• TEXTAUSZUG:
____
# Starker Laptop für bis zu 650 Euro



## ChaoZ (23. März 2011)

*Starker Laptop für bis zu 650 Euro*

Ich Suche einen leistungsstarken Laptop im Preisbereich zwischen 450-650 Euro. Ich habe da schon einen ausfindig gemacht: http://www.notebooksbilliger.de/sony+vaio+eb3m1ewi Auf jeden Fall sollte er das ein oder andere Spiel zocken können, aber auch Videobearbeitung muss drin sein. Was kann man da zu dem Preis erreichen?


----------



## schirocco (28. März 2011)

*AW: Starker Laptop für bis zu 650 Euro*

Was stellst du denn noch für Anforderungen an den Laptop?
soll er: transportabel,leicht und klein sein oder größer mit HD Display zum Filme schauen?
Was für Spiele willst du darauf spielen (hohe Details)?
Willst du mit dem Laptop unterwegs arbeiten (Akkulaufzeit wichtig?)? oder draußen (Display matt/glänzend)?

ohne diese Angaben (oder ein Teil davon) ist die Auswahl schier überwältigend


----------



## ChaoZ (28. März 2011)
____
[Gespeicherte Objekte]

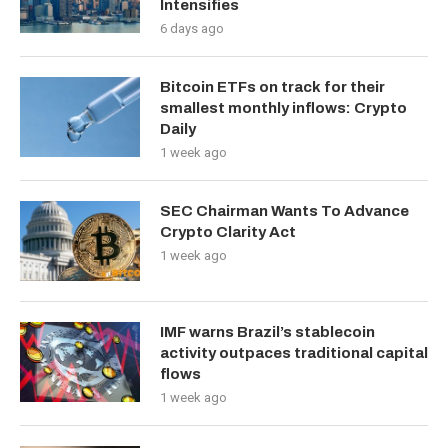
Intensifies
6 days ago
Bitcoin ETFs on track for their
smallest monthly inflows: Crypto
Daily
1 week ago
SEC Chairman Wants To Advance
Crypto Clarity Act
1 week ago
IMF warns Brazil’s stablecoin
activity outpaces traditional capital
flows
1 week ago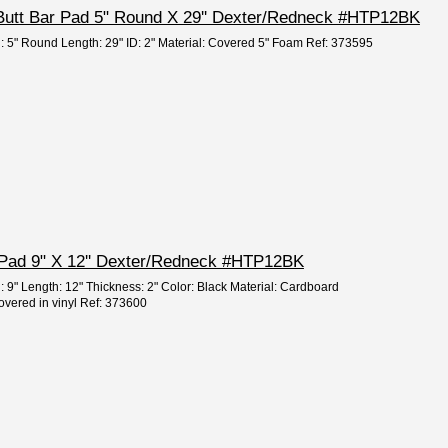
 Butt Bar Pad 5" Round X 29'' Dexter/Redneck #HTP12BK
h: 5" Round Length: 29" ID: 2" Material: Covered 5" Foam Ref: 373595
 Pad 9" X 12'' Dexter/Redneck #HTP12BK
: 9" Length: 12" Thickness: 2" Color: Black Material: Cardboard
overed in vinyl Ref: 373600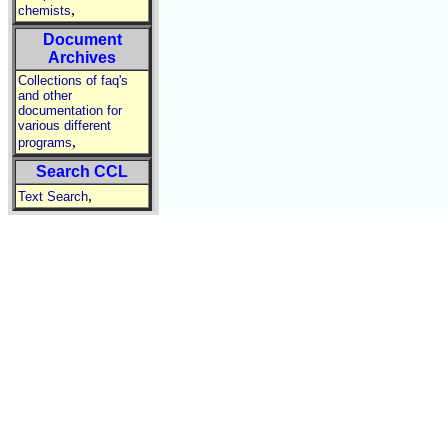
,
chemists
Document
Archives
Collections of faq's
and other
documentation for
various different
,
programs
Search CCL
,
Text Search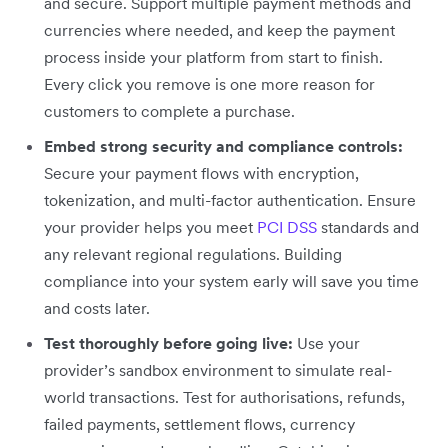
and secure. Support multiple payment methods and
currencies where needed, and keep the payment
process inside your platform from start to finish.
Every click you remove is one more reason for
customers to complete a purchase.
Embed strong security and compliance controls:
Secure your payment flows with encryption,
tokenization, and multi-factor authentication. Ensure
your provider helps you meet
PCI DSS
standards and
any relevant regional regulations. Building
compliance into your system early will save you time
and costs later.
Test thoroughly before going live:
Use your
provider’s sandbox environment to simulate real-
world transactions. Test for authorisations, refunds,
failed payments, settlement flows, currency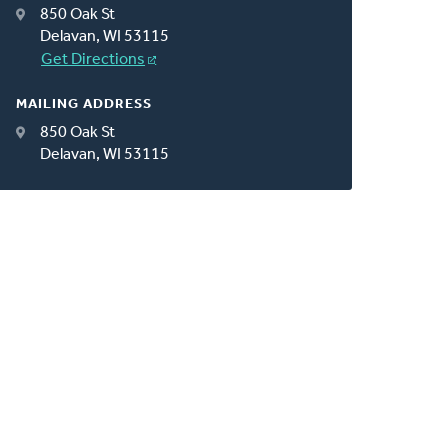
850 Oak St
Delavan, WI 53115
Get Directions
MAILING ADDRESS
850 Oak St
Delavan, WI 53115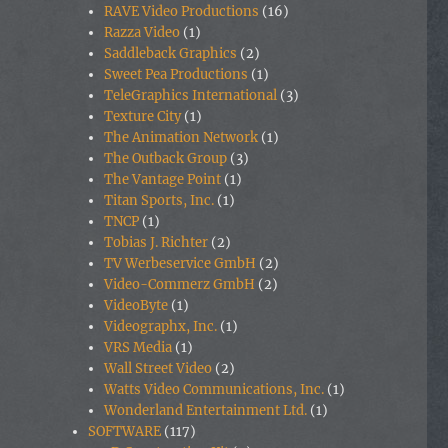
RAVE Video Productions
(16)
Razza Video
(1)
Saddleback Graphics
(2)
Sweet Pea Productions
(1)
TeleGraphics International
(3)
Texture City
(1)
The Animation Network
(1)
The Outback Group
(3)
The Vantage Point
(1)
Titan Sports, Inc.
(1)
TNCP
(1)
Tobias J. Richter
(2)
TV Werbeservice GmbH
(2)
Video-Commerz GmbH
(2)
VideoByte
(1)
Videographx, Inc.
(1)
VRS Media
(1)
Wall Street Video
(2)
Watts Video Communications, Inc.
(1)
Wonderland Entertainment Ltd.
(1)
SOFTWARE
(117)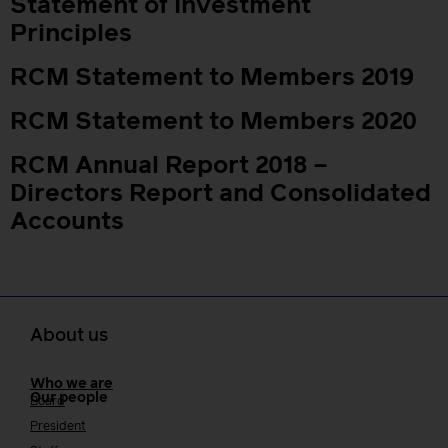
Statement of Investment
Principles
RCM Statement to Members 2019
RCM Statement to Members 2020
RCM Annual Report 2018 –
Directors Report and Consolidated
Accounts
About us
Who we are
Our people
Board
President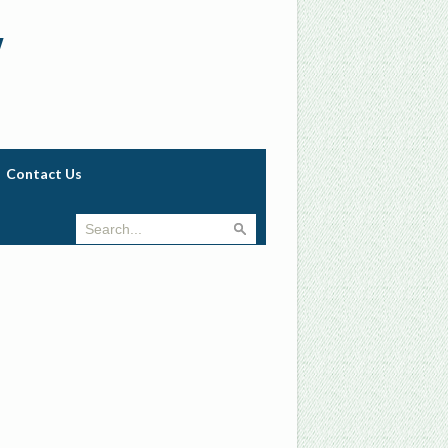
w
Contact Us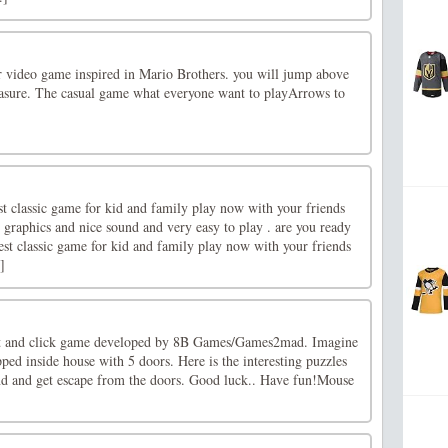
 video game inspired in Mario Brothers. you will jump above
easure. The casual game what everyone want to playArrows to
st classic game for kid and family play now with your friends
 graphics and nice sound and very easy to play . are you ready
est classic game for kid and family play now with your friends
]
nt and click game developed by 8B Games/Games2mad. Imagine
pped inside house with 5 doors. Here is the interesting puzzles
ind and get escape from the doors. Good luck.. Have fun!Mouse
____
• IHRE AUFGABE: Schreiben Sie die Forumsdiskussion über einen Laptop für bis zu 650 Euro weiter, beginnend mit dem Beitrag von ChaoZ vom 28. März 2011. Die Daten sind eigenständiges Material und gehören nicht zur Forumsdiskussion.

• LÖSUNG:
Ist nicht für mich ^^ Von meinem Kumpel sind die Eltern geschieden, das heißt er muss transportabel sein da er unter der Woche hier und am Wochenende da ist. Eine portable Zockmaschine halt. Für draußen muss auch nicht unbedingt sein, wär schön wenn ja. Wenn nicht dann nicht. Er will primär zocken, als Beispiele Bad Company 2, Modern Warfare 2, Crysis 2 und bald auch BF3. Akkulaufzeit ist nicht besonders wichtig. Klar, ein paar Stunden sollte er halten, aber darauf wird nicht besonders Wert gelegt. Ein PC für zwei Standorte und LANs sozusagen.


----------



## schirocco (28. März 2011)

*AW: Starker Laptop für bis zu 650 Euro*

Ich glaube da ist vor Allem die Grafikkarte das entscheidende
Für dieses Budget würde ich bei der GeForce GT540M 1024MB bleiben

Empfehlenswert ist das Acer Aspire 5750G
vor allem wegen der starken Grafik und des Neuen Prozessors der verbaut ist

hier noch ein netter Test dazu: Test Acer Aspire 5750G Notebook - Notebookcheck.com Tests


----------



## ChaoZ (28. März 2011)

schirocco schrieb:
			
		

> Ich glaube da ist vor Allem die Grafikkarte das entscheidende
> Für dieses Budget würde ich bei der GeForce GT540M 1024MB bleiben
> 
> Empfehlenswert ist das Acer Aspire 5750G
> ...



Danke, werd den Vorschlag mal übermitteln. Aber im Test wird von einem i7 gesprochen, im Datenblatt steht i5. Was denn jetzt?


----------



## schirocco (28. März 2011)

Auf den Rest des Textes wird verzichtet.